Die OECD hat festgestellt, dass ortsbezogene Maßnahmen als wirksame Maßnahme zur Förderung einer inklusiven wirtschaftlichen Erholung im ganzen Land das Produktivitätswachstum vorantreiben können, während regionale Entwicklungsprogramme verfügbare lokale Kompetenzen, komparative Vorteile und regionale Spezialisierungen nutzen.

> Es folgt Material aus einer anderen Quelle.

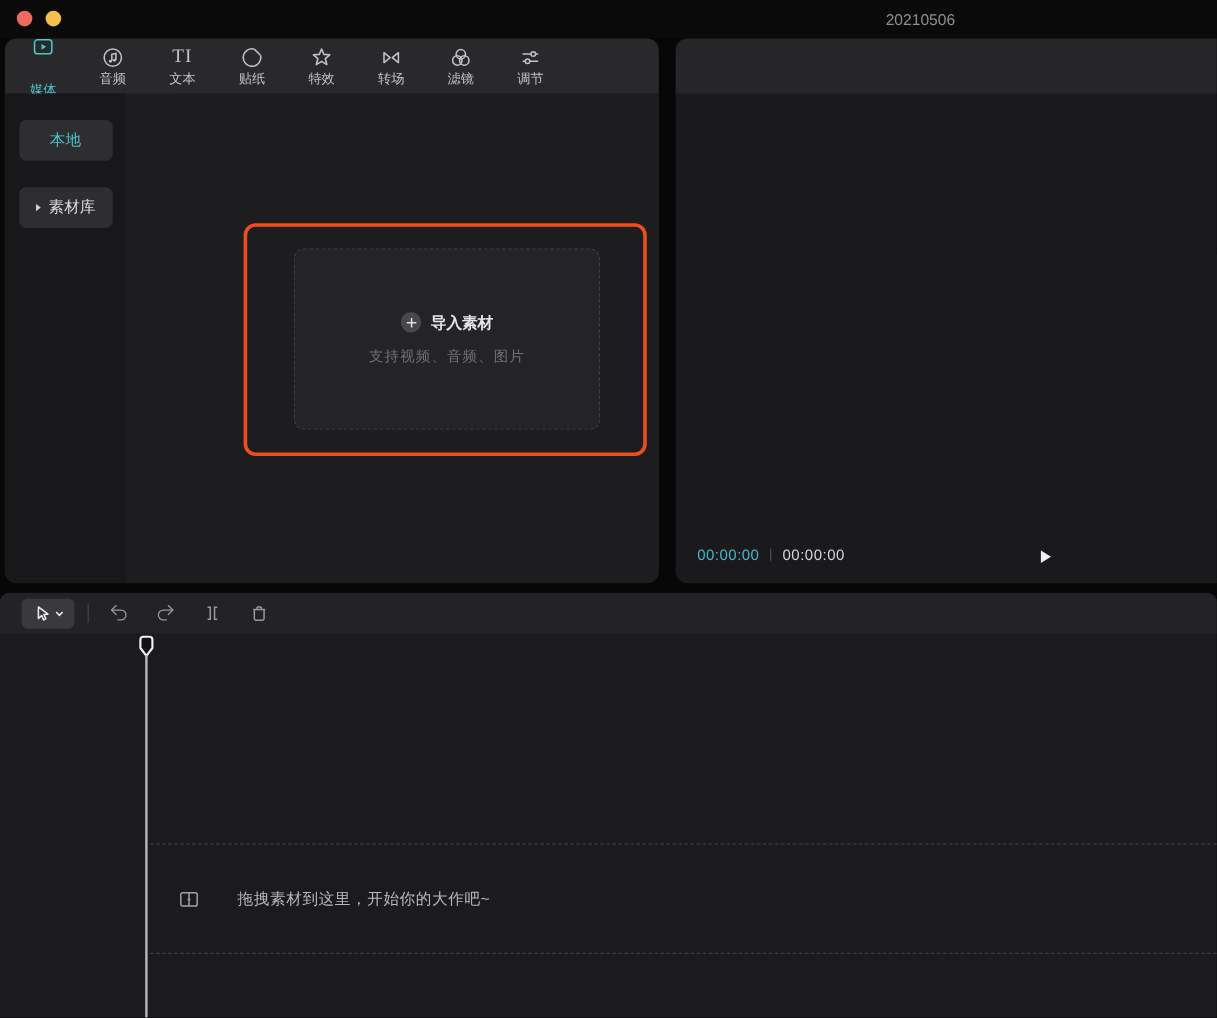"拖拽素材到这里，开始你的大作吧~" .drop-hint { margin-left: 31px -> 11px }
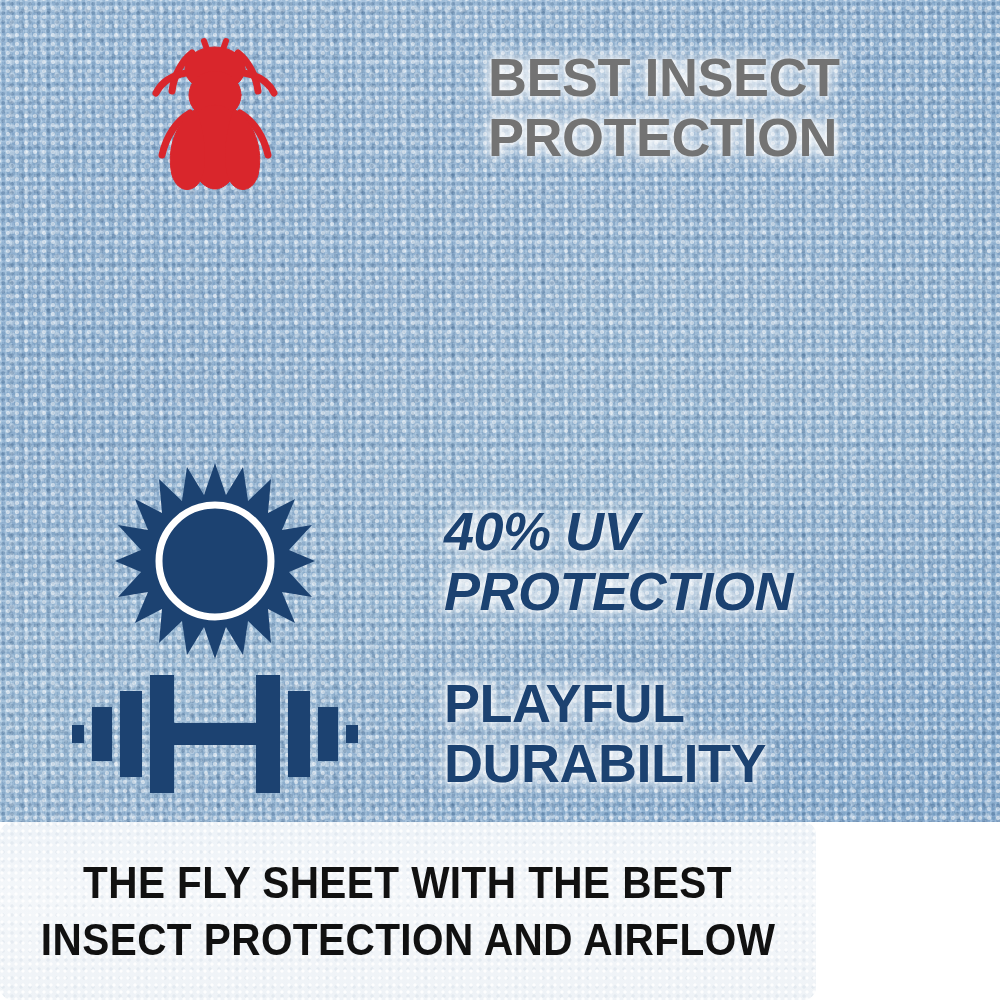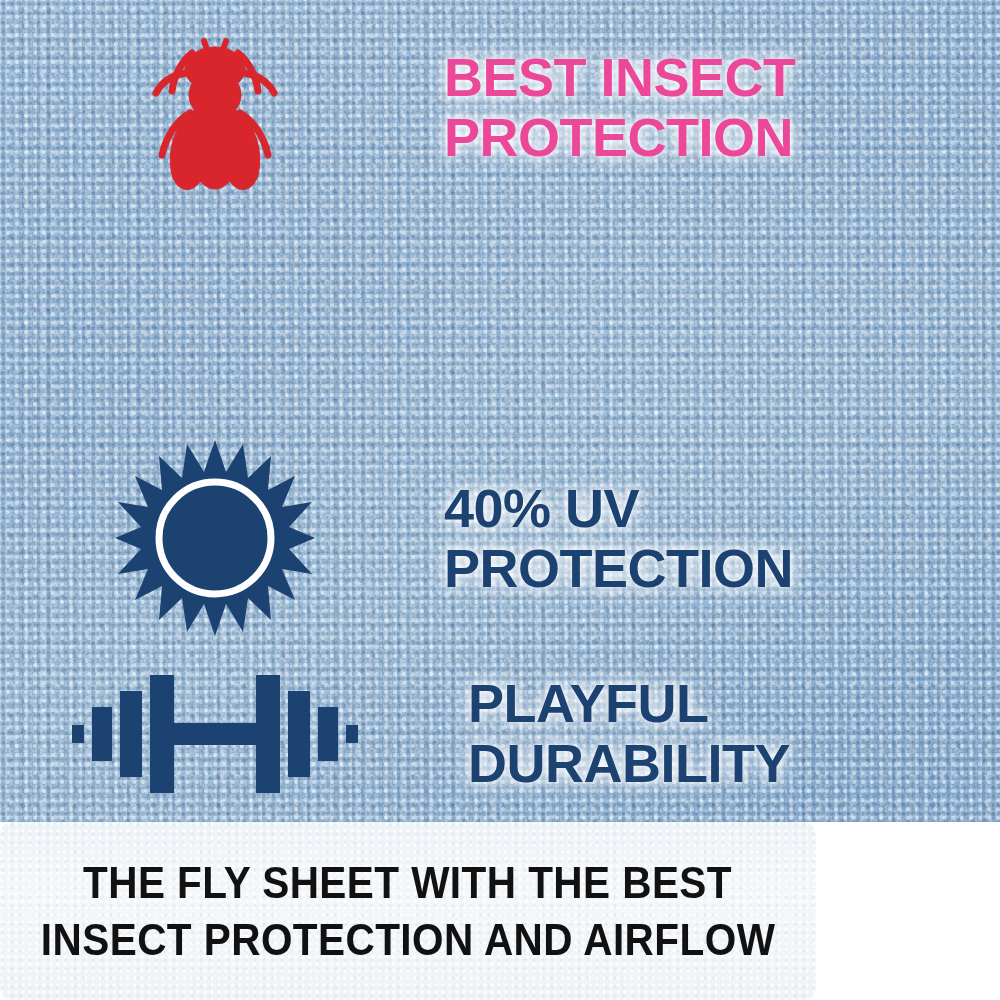"BEST INSECT" .label.red { color: #ec4899 -> #737373; margin-left: none -> 44px }
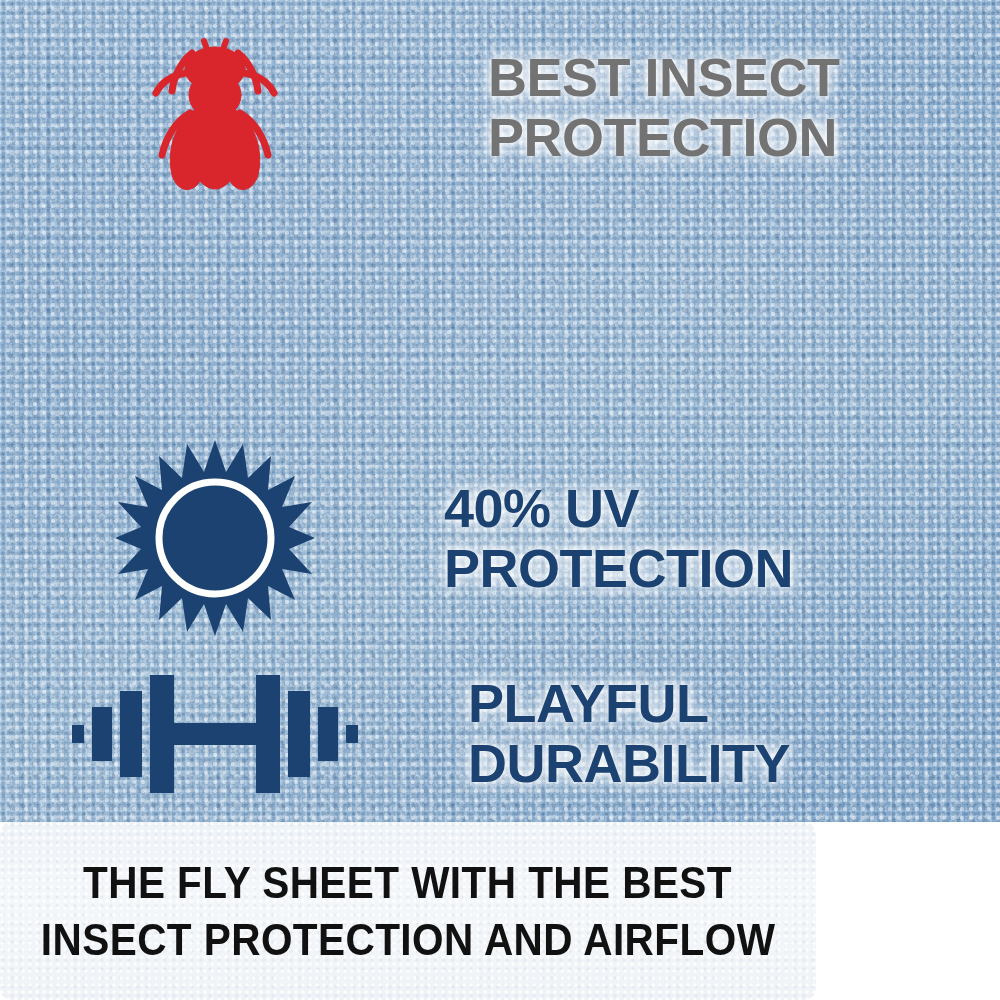"40% UV" #row-uv { font-style: none -> italic; top: 438px -> 461px }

Mike Moffatt, Senior Director am Smart Prosperity Institute (SPI), sagt: „In ganz Kanada haben Provinzen und Territorien ihre einzigartigen wirtschaftlichen Hebel, aber auch Herausforderungen. Beispielsweise verfügt die verarbeitende Industrie über eine starke Basis in Ontario und Quebec, während die Landwirtschaft in den kanadischen Prärien Fuß fasst.“

Beim Übergang Kanadas zu einer Netto-Null-Wirtschaft ist die Nutzung regionaler Vermögenswerte laut dem PLACE Centre des SPI von entscheidender Bedeutung. Dies liegt daran, dass vorhandenes Fachwissen und Wissen genutzt werden kann, um wichtige Netto-Null-Sektoren zu skalieren. Die Öl- und Gasindustrie in Alberta verfügt beispielsweise über umfangreiche Erfahrungen mit Untertagebohrungen und -erkundungen, die für den Bergbau und die Gewinnung geothermischer Energie genutzt werden können. Auch der Luftfahrtsektor Quebecs kann auf seiner bestehenden Basis aufbauen, um nachhaltigen Flugtreibstoff und alternative Antriebstechnologien zu entwickeln. Durch Zusammenarbeit und koordinierte Bemühungen können Regionen einander ergänzen, um eine effiziente Lieferkette zu schaffen; Die großen Lithiumsolevorkommen in Alberta können die Batterieproduktion in Ontario versorgen, während Biokraftstoffe aus den kanadischen Prärien den Luftfahrtsektor in Quebec antreiben können.

Moffatt fügt hinzu: „Da viele politische Anreize auf einer höheren Regierungsebene festgelegt werden, sollten Kommunal- und Provinzregierungen die potenziellen Auswirkungen aufzeigen und etwaige Lücken mit einer einzigen Stimme für die Bundesregierung priorisieren.“ Dies wird ihnen dabei helfen, wichtige Netto-Null-Sektoren voranzutreiben, die qualifizierte Arbeitsplätze schaffen und das Wachstum im ganzen Land vorantreiben.“

Offenlegung: Ich bin ein Fellow im Energy Futures Lab.